Maintaining multiple accounts, regardless of the purpose, is a violation of Facebook’s Terms of Use. If you already have a personal account, then we cannot allow you to create business accounts for any reason. You can manage all the Pages and Socials Ads that you create on your personal account.One would think that Sarah Palin's followers and extensive pull in the traditional and rightwing media outlets would be enough power for her, but here she is resorting to an illegitimate doubling of her capacity to influence the social media world with a second account. A normal person only needs one facebook account, but Sarah Palin thinks that she deserves special treatment.
This position is totally consistent with Palin's support for the Citizens United decision, which essentially provided additional political speech power to wealthy investors that is unavailable to 98% of Americans. The Republican notion that the wealthy, or powerful deserve special protections is logically extended in this instance to the social world. Facebook explicitly prohibits this type of activity, yet Palin feels that she is entitled to her second account. While the powerful have carefully ensconced the legitimacy of their disproportionate access to political speech in constitutional discourse (equating campaign expenditures to political speech), Sarah Palin's facebook violation displays the selfishness and elitism behind the Republican idea that their voices deserve more volume than yours.

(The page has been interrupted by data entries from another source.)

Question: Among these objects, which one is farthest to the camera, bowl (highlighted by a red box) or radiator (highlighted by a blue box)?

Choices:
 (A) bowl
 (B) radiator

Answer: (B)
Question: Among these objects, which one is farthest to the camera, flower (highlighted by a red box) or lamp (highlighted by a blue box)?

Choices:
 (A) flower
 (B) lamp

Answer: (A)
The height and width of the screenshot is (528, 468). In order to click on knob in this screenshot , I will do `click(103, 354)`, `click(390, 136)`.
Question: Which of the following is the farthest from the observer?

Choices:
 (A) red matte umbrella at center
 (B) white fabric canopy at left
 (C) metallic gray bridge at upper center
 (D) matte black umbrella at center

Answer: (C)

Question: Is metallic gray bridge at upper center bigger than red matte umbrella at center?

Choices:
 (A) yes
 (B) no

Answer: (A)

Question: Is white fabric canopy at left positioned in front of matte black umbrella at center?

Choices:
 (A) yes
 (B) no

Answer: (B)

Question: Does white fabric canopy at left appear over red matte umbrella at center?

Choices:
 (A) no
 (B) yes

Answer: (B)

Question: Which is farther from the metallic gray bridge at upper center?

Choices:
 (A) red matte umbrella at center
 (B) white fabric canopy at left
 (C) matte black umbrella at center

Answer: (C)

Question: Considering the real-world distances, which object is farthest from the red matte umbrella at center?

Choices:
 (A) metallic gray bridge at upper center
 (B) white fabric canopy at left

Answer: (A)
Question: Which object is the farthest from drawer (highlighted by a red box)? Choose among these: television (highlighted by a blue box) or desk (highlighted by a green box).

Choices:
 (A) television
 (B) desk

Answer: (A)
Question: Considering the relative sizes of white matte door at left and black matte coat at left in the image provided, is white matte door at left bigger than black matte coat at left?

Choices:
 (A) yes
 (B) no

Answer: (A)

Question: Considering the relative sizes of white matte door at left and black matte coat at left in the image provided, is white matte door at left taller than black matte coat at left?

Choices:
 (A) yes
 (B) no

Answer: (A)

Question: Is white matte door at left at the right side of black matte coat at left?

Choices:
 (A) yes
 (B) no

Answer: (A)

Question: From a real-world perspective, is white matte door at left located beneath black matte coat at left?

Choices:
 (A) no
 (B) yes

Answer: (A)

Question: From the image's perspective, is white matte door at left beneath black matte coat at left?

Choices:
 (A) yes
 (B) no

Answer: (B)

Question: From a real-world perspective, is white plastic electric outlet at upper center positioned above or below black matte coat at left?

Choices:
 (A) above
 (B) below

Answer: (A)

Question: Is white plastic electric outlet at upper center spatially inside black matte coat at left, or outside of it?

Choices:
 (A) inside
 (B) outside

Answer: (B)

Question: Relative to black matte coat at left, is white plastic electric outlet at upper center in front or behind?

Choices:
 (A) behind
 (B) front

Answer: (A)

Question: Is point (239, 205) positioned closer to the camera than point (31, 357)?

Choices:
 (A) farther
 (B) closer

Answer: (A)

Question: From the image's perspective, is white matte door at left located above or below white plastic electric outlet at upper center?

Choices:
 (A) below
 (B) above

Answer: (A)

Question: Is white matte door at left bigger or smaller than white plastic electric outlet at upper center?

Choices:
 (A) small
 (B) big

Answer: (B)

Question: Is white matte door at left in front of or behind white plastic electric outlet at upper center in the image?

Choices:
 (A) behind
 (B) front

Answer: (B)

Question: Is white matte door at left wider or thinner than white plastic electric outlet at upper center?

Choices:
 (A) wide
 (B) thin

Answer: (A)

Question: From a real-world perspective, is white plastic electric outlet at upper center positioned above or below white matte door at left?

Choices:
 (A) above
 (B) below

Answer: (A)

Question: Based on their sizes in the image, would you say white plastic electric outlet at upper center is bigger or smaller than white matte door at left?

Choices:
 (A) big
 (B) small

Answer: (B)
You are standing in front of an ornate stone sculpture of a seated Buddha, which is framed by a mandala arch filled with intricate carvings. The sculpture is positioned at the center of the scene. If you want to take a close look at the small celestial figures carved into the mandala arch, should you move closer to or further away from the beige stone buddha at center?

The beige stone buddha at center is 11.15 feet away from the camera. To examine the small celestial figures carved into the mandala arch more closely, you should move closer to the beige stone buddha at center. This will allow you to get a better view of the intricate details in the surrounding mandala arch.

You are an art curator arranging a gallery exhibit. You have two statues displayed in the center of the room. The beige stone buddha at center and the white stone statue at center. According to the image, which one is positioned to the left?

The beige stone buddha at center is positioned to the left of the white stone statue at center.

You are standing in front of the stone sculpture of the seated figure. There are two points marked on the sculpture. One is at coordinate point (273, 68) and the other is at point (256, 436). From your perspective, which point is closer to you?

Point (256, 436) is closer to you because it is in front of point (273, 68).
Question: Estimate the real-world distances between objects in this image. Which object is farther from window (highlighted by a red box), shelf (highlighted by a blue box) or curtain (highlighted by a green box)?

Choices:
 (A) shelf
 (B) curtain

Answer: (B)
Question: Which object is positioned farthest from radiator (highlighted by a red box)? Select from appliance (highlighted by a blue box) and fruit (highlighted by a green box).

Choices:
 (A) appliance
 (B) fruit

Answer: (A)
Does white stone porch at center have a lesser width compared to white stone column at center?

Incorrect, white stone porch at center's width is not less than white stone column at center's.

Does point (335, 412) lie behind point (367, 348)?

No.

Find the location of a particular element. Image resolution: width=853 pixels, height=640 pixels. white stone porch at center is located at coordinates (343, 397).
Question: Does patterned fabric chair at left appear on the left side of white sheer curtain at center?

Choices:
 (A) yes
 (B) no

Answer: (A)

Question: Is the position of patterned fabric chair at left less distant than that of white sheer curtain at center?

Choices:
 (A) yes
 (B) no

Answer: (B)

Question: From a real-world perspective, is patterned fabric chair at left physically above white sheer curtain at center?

The Koch Brothers have a type of distributed speech multiplier analagous to a person with dozens of facebook accounts manufacturing artificial buzz. The Koch-funded Americans For Prosperity is running an ad in Wisconsin in support of Walker's plan to take bargaining rights away from public sector workers. While only 33% of Americans support Governor Walker's bill, 100% of the tv ads that air tonight will. Of course, had the Koch brothers only given money or organized one group, this would be analagous to Sarah Palin's main facebook account, a single identifiable source of information. The ancillary groups (or Palin's alter ego, Lou Sarah) form the potentially abusive network of puppet speech agents. The millions of dollars in unregulated and unacknowledged funds that fund Tea Party organizer trainings, think tanks, lobbyists, and astroturf campaigns all work in concert, unidentifiably being operated by the same user. We accept this arrangement in the political arena. Mark Zuckerberg prohibits it. Perhaps because this arrangement feels creepy, or unfair, or invites abuse.
The asymmetry between one high-profile account and a normal one is large, and a coordinated series of profiles adds even more advantage. Of course, shutting down relatively disadvantaged speech goes too far.